Dış ekonomik (uluslararası iş bölümü, ülkeler arasında karşılıklı yardım ve işbirliği).

İş bölümü Bir bireyin ayrı bir malın üretimiyle uğraştığı bir ekonomide üretimi organize etme ilkesidir.

Var: genel iş bölümü büyük faaliyet türlerinin (tarım, sanayi vb.) tanımlanmasını ifade eder; özel- bu cinslerin türlere ve alt türlere bölünmesi (inşaat, metalurji, makine yapımı, hayvancılık, bitki yetiştirme vb.); Bekar- tek bir işletme içindeki iş bölümü.

Üretim olanakları eğrisi, bir malın üretimindeki artışın ancak eş zamanlı olarak başka bir malın üretiminin azaltılmasıyla mümkün olduğunu gösterir. Seçim probleminin içeriği, toplumun ihtiyaçlarını karşılamak için kullanılan ekonomik kaynağın sınırlı olması durumunda, bu kaynağın alternatif kullanım olasılığının her zaman mevcut olmasıdır. Toplumun reddettiği şeye, seçilen sonuca ulaşmanın fırsat (gizli veya alternatif) maliyetleri denir. C ve D noktalarını karşılaştıralım. C noktasını seçen toplum, D noktasını seçip Y - Y D malları ve X - X D malları üretmek yerine daha fazla Y (Yc) malı ve daha az X (X C) malı üretmeyi tercih edecektir. C noktasından D noktasına geçerken, toplum ek miktarda iyi X alacaktır ( ? X = X D - X c), bu belirli miktardaki iyi Y'nin bir kısmını feda ederek ( ? Y= Y C - Y D). Fırsat maliyeti herhangi bir malın miktarı - bu maldan ilave bir birim elde etmek için feda edilmesi gereken başka bir malın miktarı.

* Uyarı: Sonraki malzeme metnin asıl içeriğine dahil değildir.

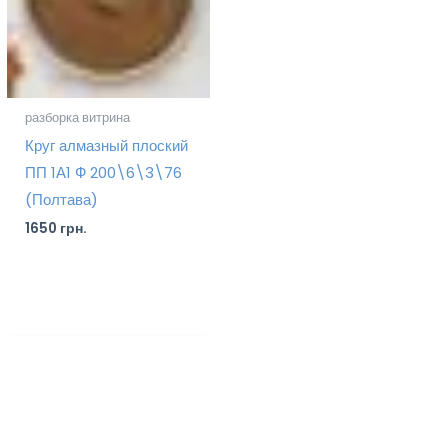
разборка витрина
Круг алмазный плоский
ПП 1А1 Ф 200\6\3\76
(Полтава)
1650
грн.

Üretim olanakları eğrisi orijinden itibaren içbükeydir; bu, bir malın üretimindeki artışın başka bir malın üretiminde artan bir azalmaya eşlik ettiğini gösterir. Bu gözlemlere dayanarak şunu formüle edebiliriz: artan fırsat maliyeti kanunu: Tam istihdam ekonomisinde, birim başına bir malın üretimi arttıkça, başka bir maldan giderek daha fazla fedakarlık yapılması gerekir. Başka bir deyişle, Y malının her bir ek biriminin üretimi, toplum için artan miktarda X malının kaybıyla ilişkilidir. Artan fırsat maliyetleri yasasının işleyişi, kullanılan kaynakların özellikleriyle açıklanmaktadır. Üretimde alternatif mallar Hem evrensel hem de özel kaynaklar kullanılır. Kaliteleri farklılık gösterir ve tamamen değiştirilemezler. Rasyonel olarak hareket eden bir ekonomik varlık, ilk önce en uygun ve dolayısıyla en etkili kaynakları ve ancak bunlar tükendikten sonra daha az uygun olanları üretime dahil edecektir. Bu nedenle, bir malın ek bir birimini üretirken, başlangıçta evrensel kaynaklar kullanılır ve daha sonra yalnızca kısmen kullanılabilen spesifik, daha az verimli kaynaklar üretime dahil edilir. Ayrıca alternatif mal üretiminde aynı malzemelerin tüketim oranları da önemli ölçüde farklılık göstermektedir. Kaynakların kıt olduğu ve birbirinin yerine geçemediği durumlarda, alternatif malın üretimi arttıkça fırsat maliyetleri de artacaktır. Herhangi bir girdi birimi eşit derecede alternatif mal üretme kapasitesine sahip olsaydı, üretim olanakları eğrisi düz bir çizgi olurdu.